• [Job] From the listing below, list every line that contains the word "hundred".

#### Source data

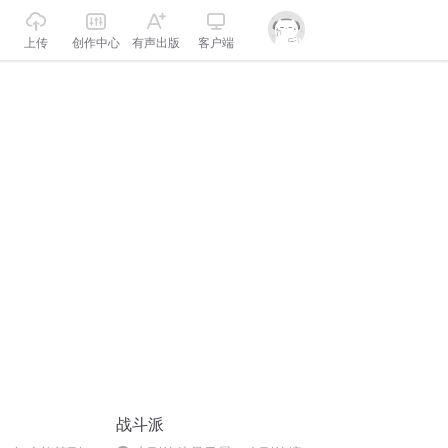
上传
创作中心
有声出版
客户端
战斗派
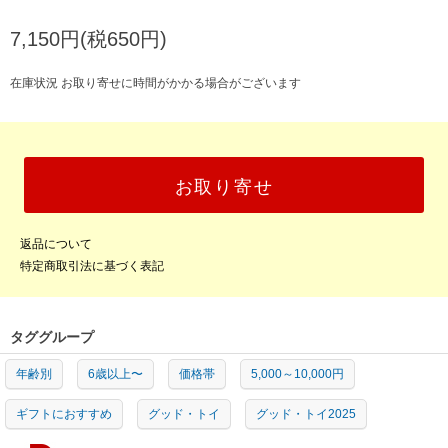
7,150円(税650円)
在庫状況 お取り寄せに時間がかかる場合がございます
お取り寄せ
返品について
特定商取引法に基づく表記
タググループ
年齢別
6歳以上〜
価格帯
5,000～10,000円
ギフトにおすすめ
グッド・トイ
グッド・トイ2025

########
#### Source data

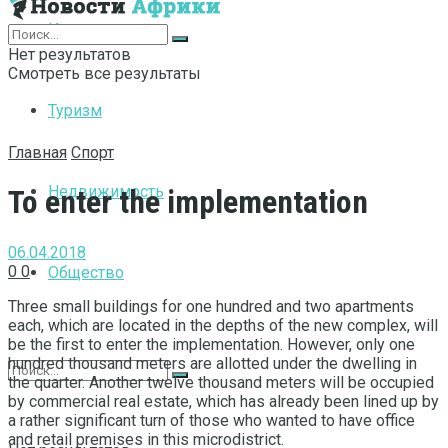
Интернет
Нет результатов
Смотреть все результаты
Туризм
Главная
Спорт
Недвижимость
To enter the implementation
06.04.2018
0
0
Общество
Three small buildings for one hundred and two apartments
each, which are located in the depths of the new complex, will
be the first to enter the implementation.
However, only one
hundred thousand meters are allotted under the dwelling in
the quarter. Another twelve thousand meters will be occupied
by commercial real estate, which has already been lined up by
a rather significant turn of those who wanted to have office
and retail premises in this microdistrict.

########

• [Result below]
Three small buildings for one hundred and two apartments
hundred thousand meters are allotted under the dwelling in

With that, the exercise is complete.